Description of the task: Copy the text from all the records below exactly, leaving out the pictures.

──────

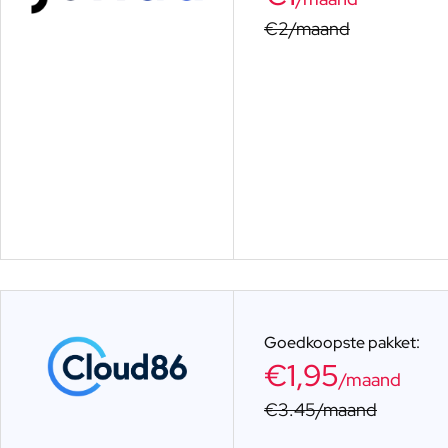
€2/maand
Goedkoopste pakket:
€1,95
/maand
€3.45/maand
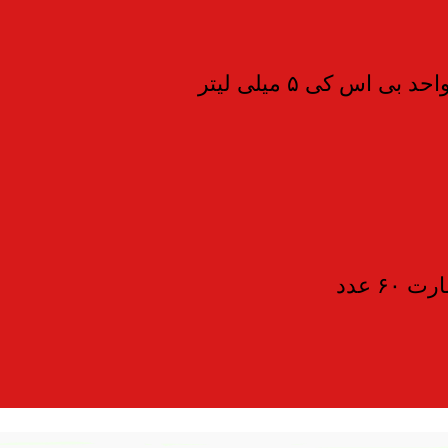
۶ عدد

──────

Answer for this exercise:
€2/maand
Goedkoopste pakket:
€1,95
/maand
€3.45/maand
۶ عدد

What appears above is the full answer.